Stored data entries
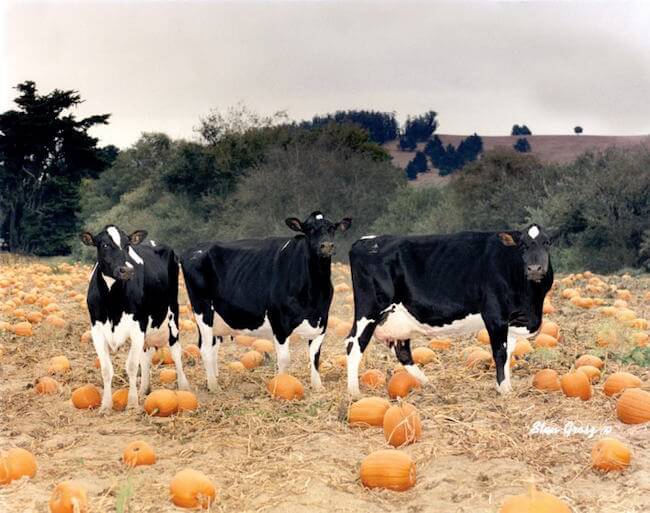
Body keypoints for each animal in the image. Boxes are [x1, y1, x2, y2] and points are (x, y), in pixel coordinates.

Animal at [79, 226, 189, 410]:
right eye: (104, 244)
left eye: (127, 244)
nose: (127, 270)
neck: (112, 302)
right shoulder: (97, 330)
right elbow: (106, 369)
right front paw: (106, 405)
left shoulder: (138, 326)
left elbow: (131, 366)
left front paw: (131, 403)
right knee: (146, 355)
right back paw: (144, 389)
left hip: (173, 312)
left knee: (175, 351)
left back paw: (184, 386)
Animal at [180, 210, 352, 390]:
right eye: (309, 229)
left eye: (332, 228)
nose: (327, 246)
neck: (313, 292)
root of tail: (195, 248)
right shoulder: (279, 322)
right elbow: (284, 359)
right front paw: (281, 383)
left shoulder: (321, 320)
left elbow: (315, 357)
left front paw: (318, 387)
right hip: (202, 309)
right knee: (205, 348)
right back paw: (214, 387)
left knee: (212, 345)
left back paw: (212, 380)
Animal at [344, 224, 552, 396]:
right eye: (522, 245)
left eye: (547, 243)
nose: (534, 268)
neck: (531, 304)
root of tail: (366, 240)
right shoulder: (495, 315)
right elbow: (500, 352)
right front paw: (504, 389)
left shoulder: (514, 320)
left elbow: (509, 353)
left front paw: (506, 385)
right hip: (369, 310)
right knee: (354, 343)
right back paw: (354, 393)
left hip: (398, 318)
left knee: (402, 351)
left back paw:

**ASSIGNMENT**
Reproduce every record above exactly as given, excluding pictures from the result.

**TASK SOLUTION**
Body keypoints for each animal in the image. Boxes are [x1, y1, x2, y2] and points are (x, y), in pixel coordinates.

Animal at [79, 226, 189, 410]:
right eye: (104, 244)
left eye: (127, 244)
nose: (127, 270)
neck: (112, 302)
right shoulder: (97, 330)
right elbow: (106, 369)
right front paw: (106, 405)
left shoulder: (138, 326)
left elbow: (131, 366)
left front paw: (131, 403)
right knee: (146, 355)
right back paw: (144, 389)
left hip: (173, 312)
left knee: (175, 351)
left back paw: (184, 386)
Animal at [180, 210, 352, 390]:
right eye: (309, 229)
left eye: (332, 228)
nose: (327, 246)
neck: (313, 292)
root of tail: (195, 248)
right shoulder: (279, 322)
right elbow: (284, 359)
right front paw: (281, 383)
left shoulder: (321, 320)
left elbow: (315, 357)
left front paw: (318, 387)
right hip: (202, 309)
right knee: (205, 348)
right back paw: (214, 387)
left knee: (212, 345)
left back paw: (212, 380)
Animal at [344, 224, 552, 396]:
right eye: (522, 245)
left eye: (547, 243)
nose: (534, 268)
neck: (531, 304)
root of tail: (366, 240)
right shoulder: (495, 315)
right elbow: (500, 352)
right front paw: (504, 389)
left shoulder: (514, 320)
left elbow: (509, 353)
left front paw: (506, 385)
right hip: (369, 310)
right knee: (354, 343)
right back paw: (354, 393)
left hip: (398, 318)
left knee: (402, 351)
left back paw:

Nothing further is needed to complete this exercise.